▶ **DATA SHOWN**:
▬▬▬▬▬▬▬▬▬▬

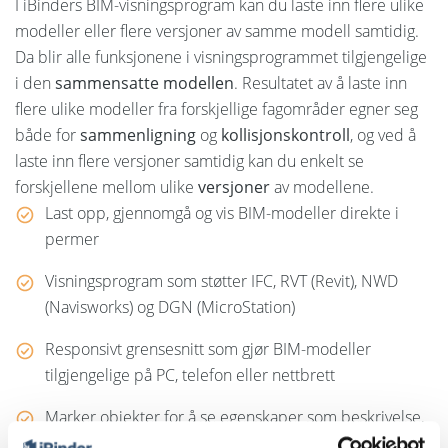
I iBinders BIM-visningsprogram kan du laste inn flere ulike
modeller eller flere versjoner av samme modell samtidig.
Da blir alle funksjonene i visningsprogrammet tilgjengelige
i den
sammensatte modellen
. Resultatet av å laste inn
flere ulike modeller fra forskjellige fagområder egner seg
både for
sammenligning
og
kollisjonskontroll
, og ved å
laste inn flere versjoner samtidig kan du enkelt se
forskjellene mellom ulike
versjoner
av modellene.
Last opp, gjennomgå og vis BIM-modeller direkte i
permer
Visningsprogram som støtter IFC, RVT (Revit), NWD
(Navisworks) og DGN (MicroStation)
Responsivt grensesnitt som gjør BIM-modeller
tilgjengelige på PC, telefon eller nettbrett
Marker objekter for å se egenskaper som beskrivelse,
materiale, volum og areal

▬▬▬▬▬▬▬▬▬▬

▶ **THE PROBLEM**: Using the material above, return each line in which the word "samtidig" occurs.

▶ **TASK SOLUTION**:
modeller eller flere versjoner av samme modell samtidig.
laste inn flere versjoner samtidig kan du enkelt se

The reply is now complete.